Tuesday, 24 May 2016

Introducing Kate John. (My horror writer alter-ego)

Taking my cue from all the great super-heroes, I am taking on an alter-ego and a dual persona come October 2016.

For those that have followed my blog over the years, you know that I have always been attracted to the dark side, and that horror is one of my most favourite genres. Every October for the last 4 years, I have taken part in Halloween celebration blog-fests, being an honorary member of my Horror Homie Crew. 

Finally, I have almost finished my first Adult Horror book, 'The Crow Man' - a project I have been working on for the last 3 years. It's a really exciting development in my author journey and I am so pleased to finally say that, 'The Crow Man' will be released later this year on October 1st 2016.

It's a dark exploration of the psychiatric practices of the 1950s and the idea of Monarch Programming, an almost mythical conspiracy theory that perpetuates the idea that the American government undertook a series of psychological experimentations in the 1950s designed to reprogram the human mind. The process worked on the idea that once a human mind had been broken apart, it could be remade in a specific way to another's advantage. This notion permeated into wider psychological practices, ensuring unending horror to the poor individuals who were aimed to be cured by its application.

Due to The Crow Man containing scenes of sexual, violent and graphic nature, it is not suitable for mainstream YA readership, and so I wanted to make it clear that this is a very different kind of writing with very different boundaries. As such, I am publishing The Crow Man (and hopefully future Horror titles) under the name KATE JOHN, rather than my main author name KATIE M. JOHN. 

I haven't gone wildly different on the pen name for several reasons. 1) A lot of my readers are actually adult readers who enjoy YA 2) My YA books are mostly for an Upper YA audience, and my readership demographic sways massively to the over 15 year olds. 3) The application of a wildly different pen-name throws up so many more issues on social media than it cures, and TBH, these days, there is no such thing as anonymity. 

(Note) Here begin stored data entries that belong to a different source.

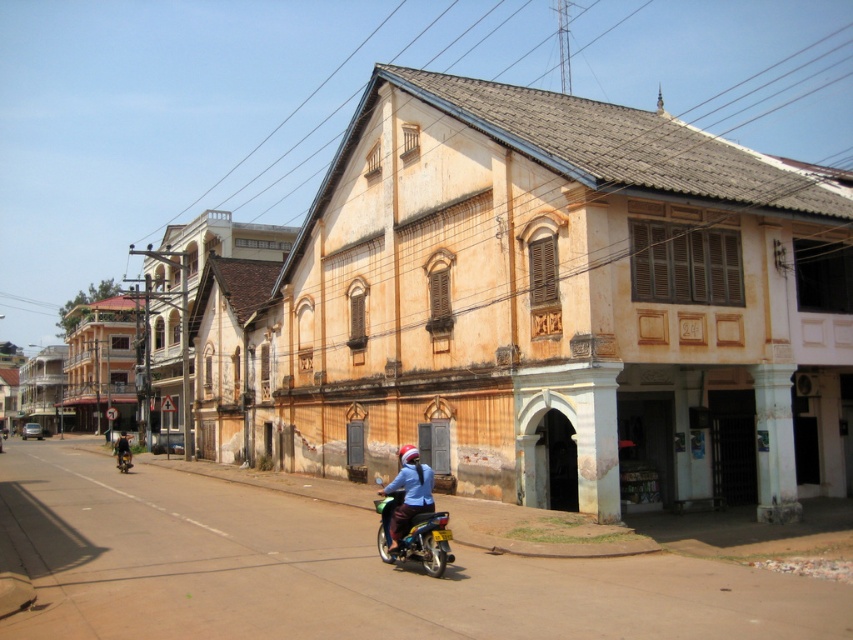
You are standing at point 0.5, 0.5 in the image. Which direction should you move to get closer to the beige textured building at center?

Since the beige textured building at center is located at point (538, 308) and you are at (426, 320), you should move slightly towards the northeast direction to get closer to the beige textured building at center.

You are a delivery driver who needs to park your metallic blue motorcycle at lower center near the dark blue fabric jacket at left. Is there enough space between them for you to step out safely?

The metallic blue motorcycle at lower center is located above the dark blue fabric jacket at left, meaning they are positioned vertically rather than horizontally. Therefore, there is sufficient vertical space between them for you to step out safely.

You are a delivery person who needs to deliver a package to the beige textured building at center. However, there is a blue fabric santa hat at center blocking the entrance. Can you walk around the hat to reach the building?

The beige textured building at center is positioned over the blue fabric santa hat at center, meaning the hat is directly in front of the building. Since the hat is blocking the entrance, you can walk around it to access the building.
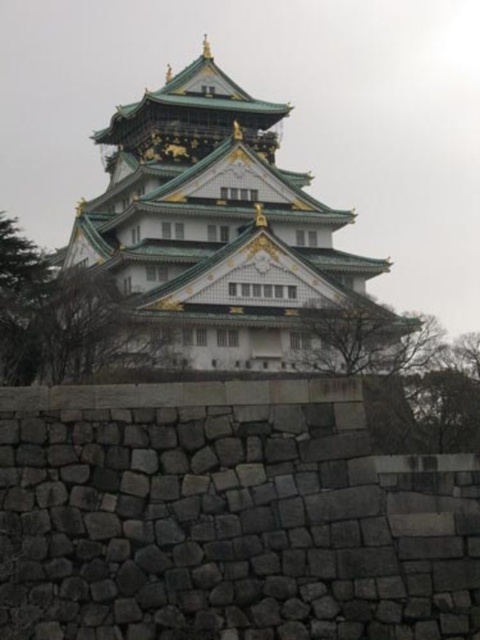
Does gray stone wall at lower center have a larger size compared to green glazed tile tower at center?

Actually, gray stone wall at lower center might be smaller than green glazed tile tower at center.

Between gray stone wall at lower center and green glazed tile tower at center, which one has less height?

gray stone wall at lower center

Is point (171, 522) positioned in front of point (300, 332)?

Yes, it is in front of point (300, 332).

You are a GUI agent. You are given a task and a screenshot of the screen. Output one action in this format:
    pyautogui.click(x=<x>, y=<y>)
    Task: Click on the gray stone wall at lower center
    
    Given the screenshot: What is the action you would take?
    227,516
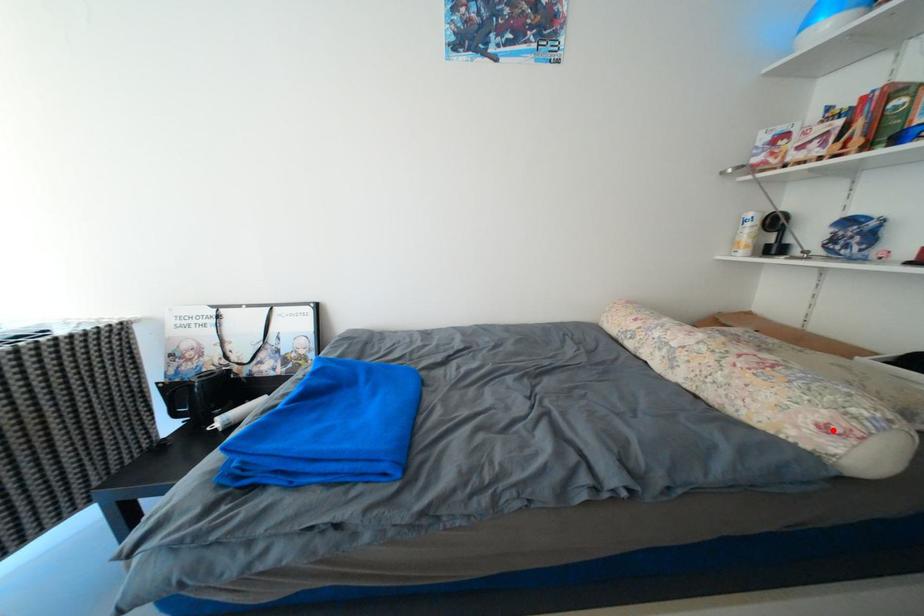
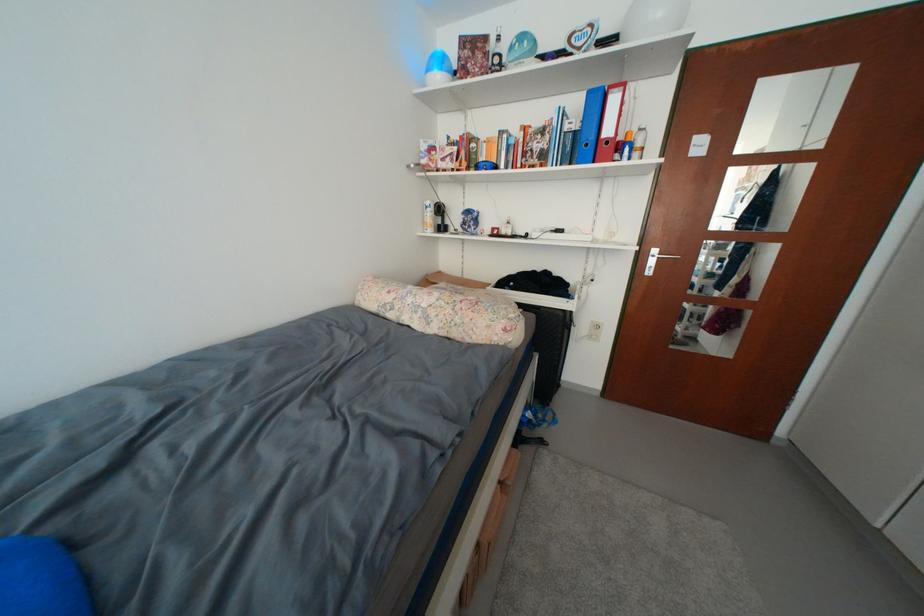
The point at the highlighted location is marked in the first image. Where is the corresponding point in the second image?

(514, 331)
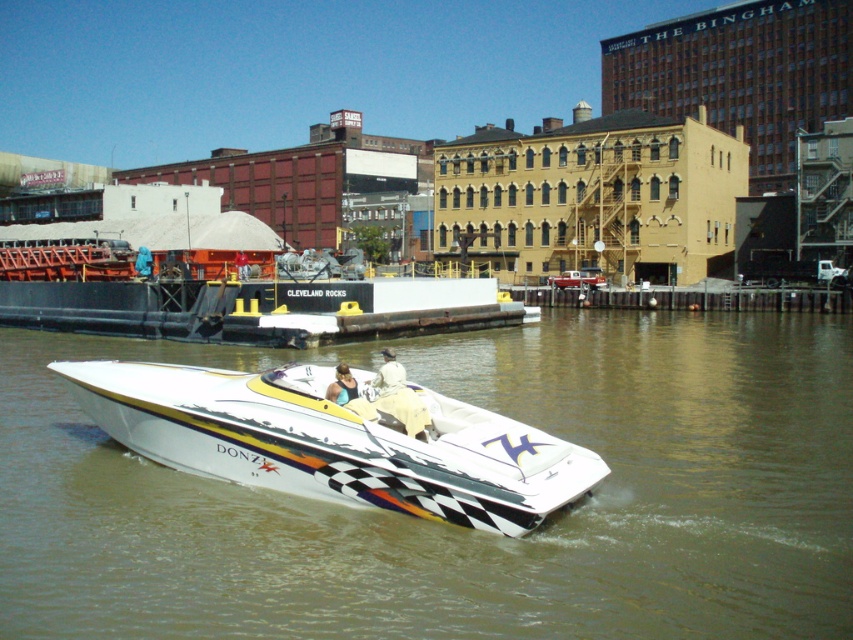
Does white glossy speedboat at center appear under tan fabric jacket at center?

No.

Describe the element at coordinates (335, 442) in the screenshot. The height and width of the screenshot is (640, 853). I see `white glossy speedboat at center` at that location.

Who is more distant from viewer, (323,401) or (387,397)?

The point (387,397) is behind.

This screenshot has width=853, height=640. I want to click on white glossy speedboat at center, so click(335, 442).

Can you confirm if white glossy water at center is positioned to the left of white glossy speedboat at center?

Incorrect, white glossy water at center is not on the left side of white glossy speedboat at center.

Is point (572, 428) farther from camera compared to point (474, 506)?

Yes.

Which is behind, point (775, 636) or point (161, 394)?

Positioned behind is point (161, 394).

Identify the location of white glossy water at center. (459, 528).

Which of these two, white glossy water at center or tan fabric jacket at center, stands shorter?

Standing shorter between the two is tan fabric jacket at center.

Does point (554, 432) come closer to viewer compared to point (375, 401)?

No, it is behind (375, 401).

What are the coordinates of `white glossy water at center` in the screenshot? It's located at (459, 528).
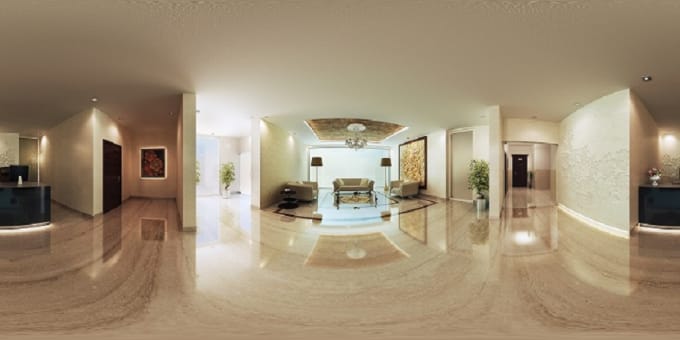
The width and height of the screenshot is (680, 340). I want to click on tray ceiling], so click(333, 130).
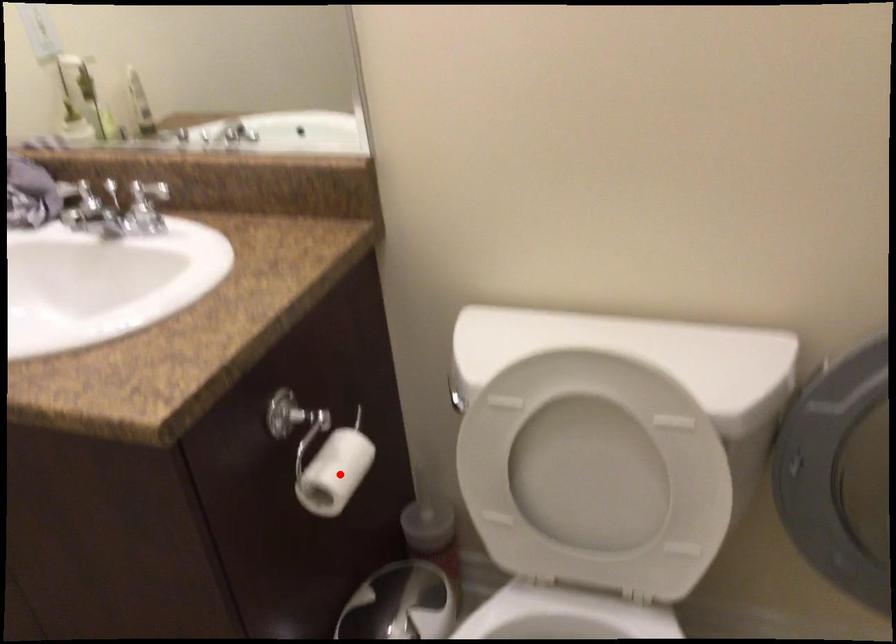
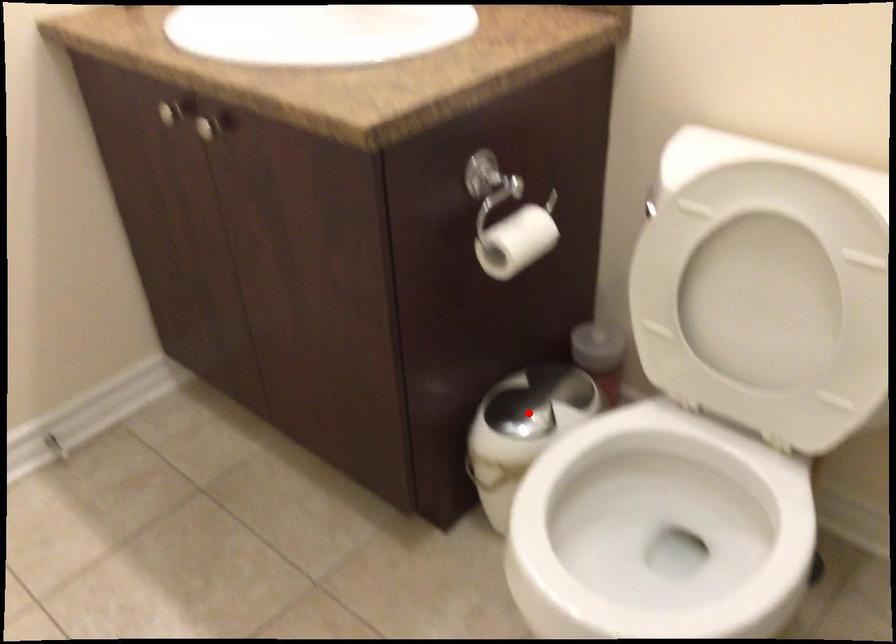
I am providing you with two images of the same scene from different viewpoints. A red point is marked on the first image and another point is marked on the second image. Is the marked point in image1 the same physical position as the marked point in image2?

No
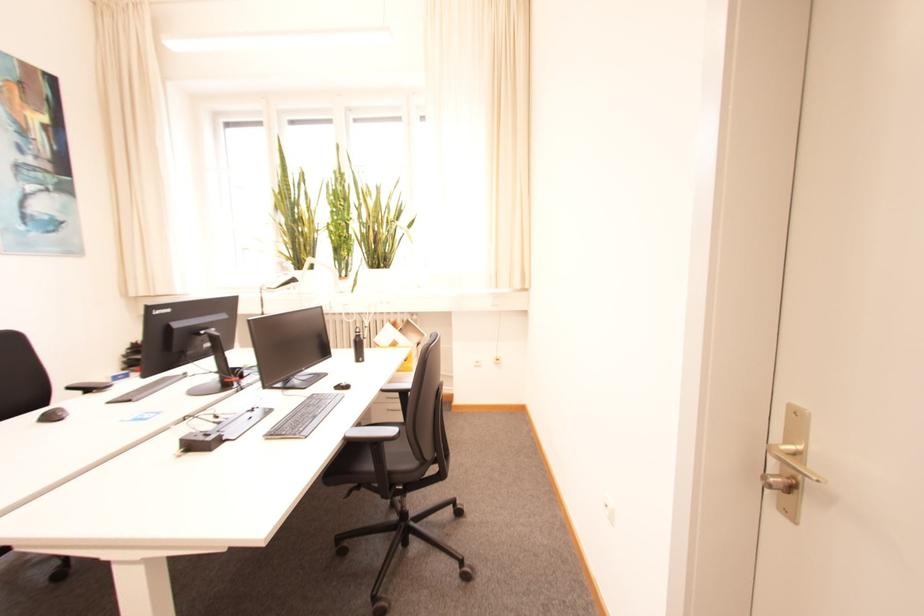
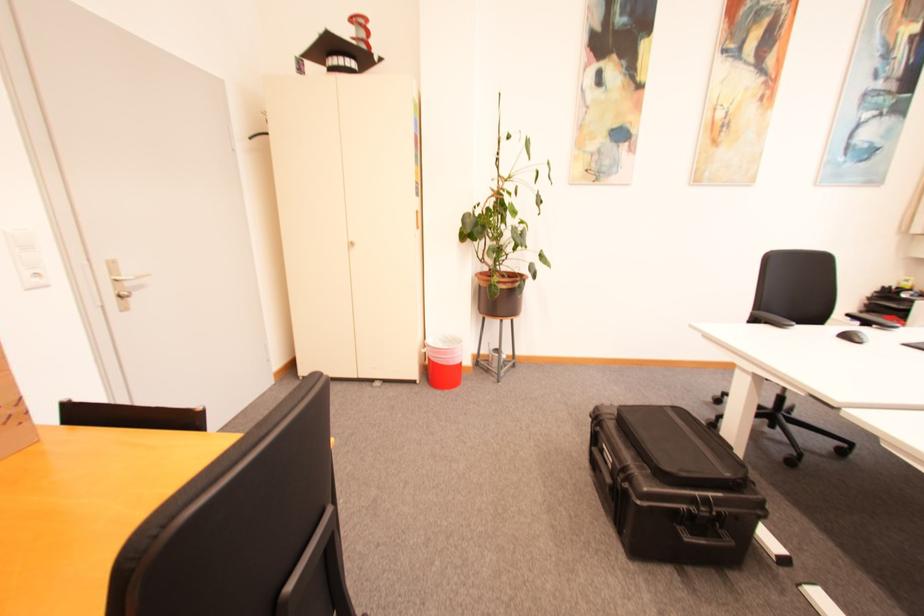
In the second image, find the point that corresponds to (x=64, y=419) in the first image.

(865, 342)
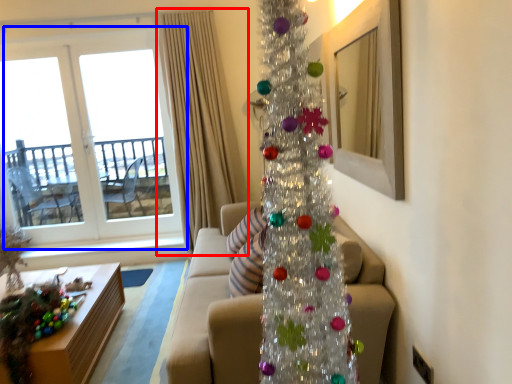
Question: Which of the following is the closest to the observer, curtain (highlighted by a red box) or window (highlighted by a blue box)?

Choices:
 (A) curtain
 (B) window

Answer: (A)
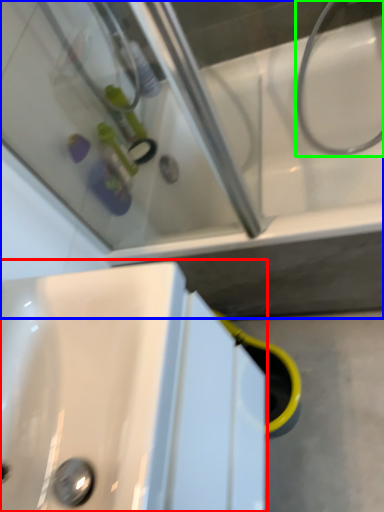
Question: Considering the real-world distances, which object is farthest from sink (highlighted by a red box)? bath (highlighted by a blue box) or plumbing fixture (highlighted by a green box)?

Choices:
 (A) bath
 (B) plumbing fixture

Answer: (B)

For quite a long time, I toyed with the idea of publishing my horror under the name JOHN KAY. Which was a play on my name. It was a seductive idea because, (wrong as it is) male authors of horror have a much greater rate of sales success, and appear to have traditionally been favoured by readers. It was also somehow freeing, which is a strange notion and really highlighted, that despite my feminist protestations, I was myself conditioned by a society that had taught me to believe that women were subjected to more taboo subjects in their creative expression then men. 

It was a conflicting issue, I wanted the freedom to write, I wanted to be taken 'seriously' in the horror genre, but I am passionately committed to ideas of equality, diversity, authenticity and the celebration of women in the publishing world. 

So the answer was obvious. I would write it under my own name, and I would be proud to be a woman writing horror. I would be part of the positive change towards making horror less male-centric. I would also write horror that truly explored the role of women in horror. In many ways, The Crow Man is a feminist text, exploring the way society constructs notions of the perfect woman, and what happens to her when she fails to reach those levels of perfection. 

The Crow Man, set in the 1950's, tells the story of Grace, the wife of a cold and egotistical GP. One misty afternoon, Grace sees the haunting figure of a living scarecrow standing at the bottom of their garden, watching the house that is home to their twin boys. 
As Grace's mind begins to unravel, and the grief of her stillborn daughter starts to overwhelm her, the enigmatic, handsome and revolutionary psychiatric doctor, Dr. Daniel Rose, offers Grace an escape with the new wonder drug, LSD. It is then that Grace's real nightmare begins to unfold. 
In this modern day Frankenstein, the dark and terrifying psychiatric practices of the 1950's are conducted by a madman, and Grace is left the only sane individual in the asylum. 

Warning: Some readers may find subjects and themes to be trigger topics.